Rozgrywka to action-adventure z elementami skradanki i horroru. Przez większość gry eskortujemy swojego brata starając się omijać hordy szczurów wykorzystując przy tym światło pochodni, albo sztuczki alchemiczne i ukrywając się lub walcząc z inkwizytorami. Sama walka nie stanowi mocnego punktu gry. Do dyspozycji mamy procę i kilka rodzajów amunicji, od zwykłych kamieni po odkrywaną wraz z rozwojem fabuły amunicję specjalną pozwalającą rozpalać lub gasić ogień w zmyślny sposób wykańczając wrogów, albo stapiać hełmy żołnierzom, którym później aplikujemy pocisk prosto w głowę. Często poszczególne sekwencje przechodzimy metodą prób i błędów, bo Amicia ma w zwyczaju ginąć od jednego ciosu przeciwnika, albo zagryziona przez rzucającą się na nas chmarę szkodników.

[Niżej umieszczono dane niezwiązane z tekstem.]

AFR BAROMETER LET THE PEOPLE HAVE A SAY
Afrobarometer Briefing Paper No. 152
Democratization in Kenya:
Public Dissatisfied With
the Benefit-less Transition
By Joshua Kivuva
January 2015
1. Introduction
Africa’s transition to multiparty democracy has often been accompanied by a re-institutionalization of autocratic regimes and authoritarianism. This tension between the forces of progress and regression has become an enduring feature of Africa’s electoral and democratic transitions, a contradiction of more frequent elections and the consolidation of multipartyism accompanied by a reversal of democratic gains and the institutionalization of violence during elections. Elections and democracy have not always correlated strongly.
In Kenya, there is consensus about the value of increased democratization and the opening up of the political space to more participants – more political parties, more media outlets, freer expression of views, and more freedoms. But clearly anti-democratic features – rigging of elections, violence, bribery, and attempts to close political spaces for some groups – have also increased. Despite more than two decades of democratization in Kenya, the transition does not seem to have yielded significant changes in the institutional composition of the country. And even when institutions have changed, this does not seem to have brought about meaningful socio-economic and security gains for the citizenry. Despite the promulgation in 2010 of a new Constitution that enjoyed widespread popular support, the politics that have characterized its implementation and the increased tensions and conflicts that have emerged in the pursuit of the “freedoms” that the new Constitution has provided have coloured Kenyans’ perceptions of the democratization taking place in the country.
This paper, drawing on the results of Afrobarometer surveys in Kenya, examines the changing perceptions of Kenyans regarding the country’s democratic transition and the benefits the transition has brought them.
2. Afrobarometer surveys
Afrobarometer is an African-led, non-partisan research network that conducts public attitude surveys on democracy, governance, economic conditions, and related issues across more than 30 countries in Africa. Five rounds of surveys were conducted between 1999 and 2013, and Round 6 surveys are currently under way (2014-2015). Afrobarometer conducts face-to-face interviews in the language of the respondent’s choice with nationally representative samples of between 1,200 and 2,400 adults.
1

Oprawa graficzna jest bardzo sympatyczna, miejscówki są bardzo sugestywne i różnorodne. Zwiedzamy ciemne, rozświetlane ogniem pochodni podziemia, owładniętą plagą mieścinę, a nawet robiące na mnie największe wrażenie - pole bitwy pomiędzy wojskami Francji i Anglii. Grałem na Xbox Series X gdzie gra korzysta z ulepszeń dla Xbox One X.
Polecam. Tytuł dostepny jest w GamePass, niedługo ma też ukazać się ulepszona wersja dla XSX i PS5, a także sequel.